**WORKING DATA:**
§ §

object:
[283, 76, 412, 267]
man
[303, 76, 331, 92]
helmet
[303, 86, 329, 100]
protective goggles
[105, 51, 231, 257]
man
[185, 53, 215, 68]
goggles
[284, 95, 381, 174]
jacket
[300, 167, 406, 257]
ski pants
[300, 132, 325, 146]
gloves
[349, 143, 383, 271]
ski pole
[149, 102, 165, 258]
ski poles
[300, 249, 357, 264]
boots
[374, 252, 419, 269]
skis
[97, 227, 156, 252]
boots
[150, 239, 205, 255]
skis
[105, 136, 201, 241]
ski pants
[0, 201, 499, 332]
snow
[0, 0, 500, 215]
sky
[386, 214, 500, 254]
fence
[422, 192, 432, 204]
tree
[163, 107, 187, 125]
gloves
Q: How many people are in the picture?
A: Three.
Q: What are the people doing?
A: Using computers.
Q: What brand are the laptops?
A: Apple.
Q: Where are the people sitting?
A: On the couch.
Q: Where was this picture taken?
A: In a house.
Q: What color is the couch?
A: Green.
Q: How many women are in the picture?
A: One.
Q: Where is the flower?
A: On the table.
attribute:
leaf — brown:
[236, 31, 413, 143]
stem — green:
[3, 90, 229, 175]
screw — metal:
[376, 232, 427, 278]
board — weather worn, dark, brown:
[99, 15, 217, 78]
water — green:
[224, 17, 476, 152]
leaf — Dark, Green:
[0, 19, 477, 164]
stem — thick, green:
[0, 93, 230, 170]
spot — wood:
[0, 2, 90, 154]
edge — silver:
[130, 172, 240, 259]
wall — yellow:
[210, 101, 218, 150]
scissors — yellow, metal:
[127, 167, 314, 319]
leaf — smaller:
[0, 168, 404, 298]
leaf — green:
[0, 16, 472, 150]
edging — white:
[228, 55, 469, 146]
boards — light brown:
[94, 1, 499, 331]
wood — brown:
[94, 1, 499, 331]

§ §

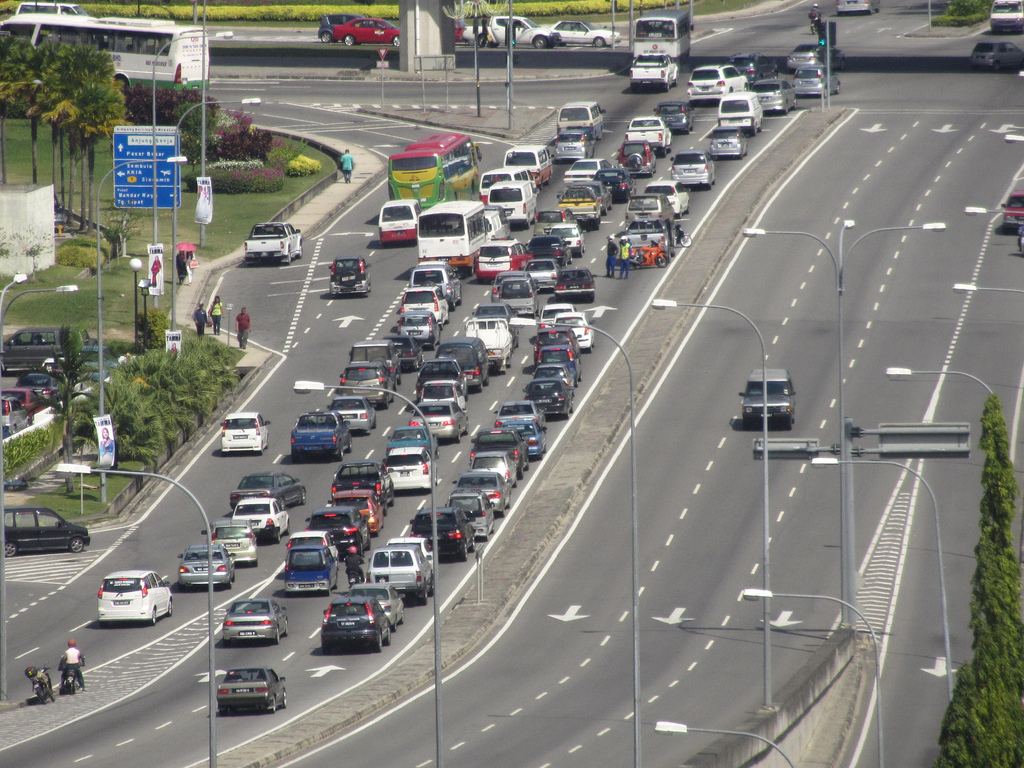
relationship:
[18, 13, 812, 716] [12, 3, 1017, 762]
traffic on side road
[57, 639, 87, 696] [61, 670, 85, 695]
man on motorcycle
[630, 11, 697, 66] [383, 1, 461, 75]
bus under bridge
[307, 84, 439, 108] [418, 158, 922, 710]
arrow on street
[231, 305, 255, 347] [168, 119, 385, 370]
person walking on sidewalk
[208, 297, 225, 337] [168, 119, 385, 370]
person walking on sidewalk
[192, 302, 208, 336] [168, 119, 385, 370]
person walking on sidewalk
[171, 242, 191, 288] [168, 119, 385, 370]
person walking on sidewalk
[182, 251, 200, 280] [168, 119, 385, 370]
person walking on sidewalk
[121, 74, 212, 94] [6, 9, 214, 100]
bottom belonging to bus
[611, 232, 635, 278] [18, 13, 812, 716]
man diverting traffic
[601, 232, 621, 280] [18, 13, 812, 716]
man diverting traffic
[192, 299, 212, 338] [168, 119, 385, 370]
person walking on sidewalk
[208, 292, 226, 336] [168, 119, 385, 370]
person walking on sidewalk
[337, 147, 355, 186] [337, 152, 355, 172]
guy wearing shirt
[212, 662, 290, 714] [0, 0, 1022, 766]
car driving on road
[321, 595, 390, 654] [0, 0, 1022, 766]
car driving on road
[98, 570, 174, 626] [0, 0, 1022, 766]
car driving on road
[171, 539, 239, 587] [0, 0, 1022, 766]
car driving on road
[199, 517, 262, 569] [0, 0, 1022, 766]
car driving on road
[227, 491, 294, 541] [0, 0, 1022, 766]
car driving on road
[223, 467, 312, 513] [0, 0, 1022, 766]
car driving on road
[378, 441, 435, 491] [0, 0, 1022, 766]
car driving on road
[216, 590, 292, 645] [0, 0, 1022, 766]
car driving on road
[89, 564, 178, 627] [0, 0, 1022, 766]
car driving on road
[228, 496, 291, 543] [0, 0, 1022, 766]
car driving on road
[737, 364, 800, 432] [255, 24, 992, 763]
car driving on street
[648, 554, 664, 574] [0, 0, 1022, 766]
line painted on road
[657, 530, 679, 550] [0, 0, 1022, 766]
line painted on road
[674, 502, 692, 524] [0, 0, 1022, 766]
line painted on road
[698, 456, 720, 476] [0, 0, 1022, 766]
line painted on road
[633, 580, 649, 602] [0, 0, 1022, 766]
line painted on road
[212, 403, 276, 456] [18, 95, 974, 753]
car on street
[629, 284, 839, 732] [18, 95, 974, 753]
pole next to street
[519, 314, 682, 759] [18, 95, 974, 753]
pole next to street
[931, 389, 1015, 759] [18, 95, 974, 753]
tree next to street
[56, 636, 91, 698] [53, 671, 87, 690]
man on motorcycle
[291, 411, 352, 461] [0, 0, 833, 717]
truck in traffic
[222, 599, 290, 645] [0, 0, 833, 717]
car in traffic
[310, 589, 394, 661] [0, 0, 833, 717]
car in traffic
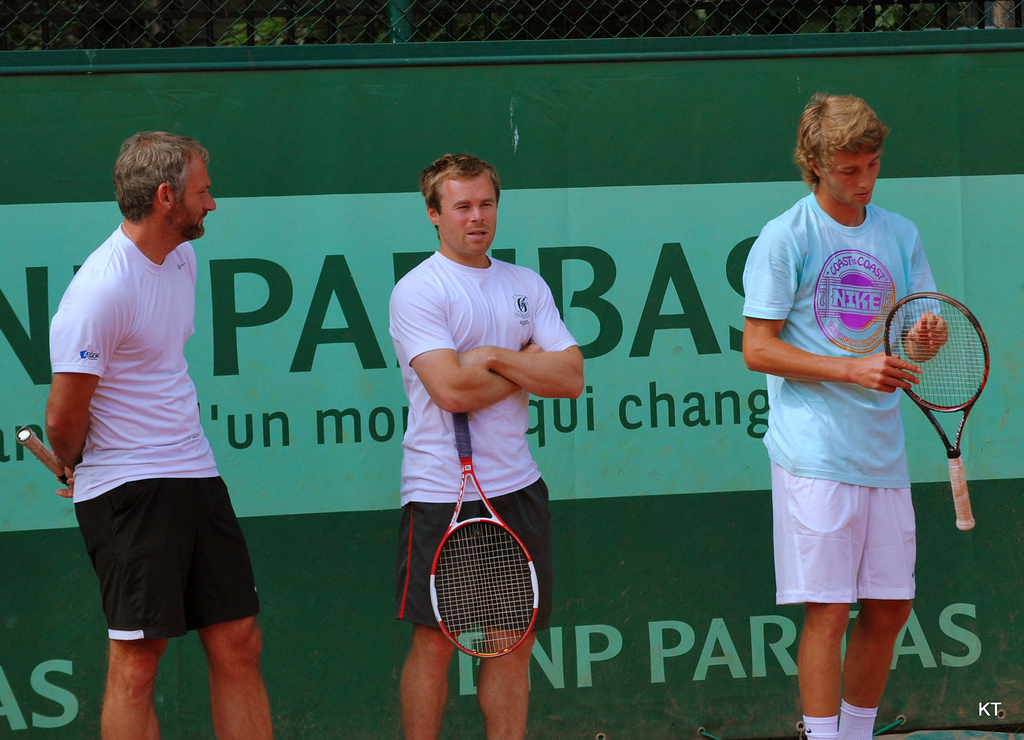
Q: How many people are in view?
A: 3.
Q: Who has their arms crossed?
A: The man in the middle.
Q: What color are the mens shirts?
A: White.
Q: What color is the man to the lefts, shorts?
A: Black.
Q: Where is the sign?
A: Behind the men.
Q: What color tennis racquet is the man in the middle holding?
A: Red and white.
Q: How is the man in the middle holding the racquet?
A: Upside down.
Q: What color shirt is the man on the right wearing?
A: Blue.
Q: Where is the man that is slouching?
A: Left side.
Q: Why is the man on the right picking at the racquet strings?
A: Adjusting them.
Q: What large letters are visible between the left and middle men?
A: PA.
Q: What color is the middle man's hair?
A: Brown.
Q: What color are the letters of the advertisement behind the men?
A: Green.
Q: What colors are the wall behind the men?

§ §

**HOW TO COMPLETE THIS TASK:** Pick out each line in the items above that contains the word "wall", and copy those lines in full.

**PROBLEM SOLUTION:**
wall — yellow:
Q: What colors are the wall behind the men?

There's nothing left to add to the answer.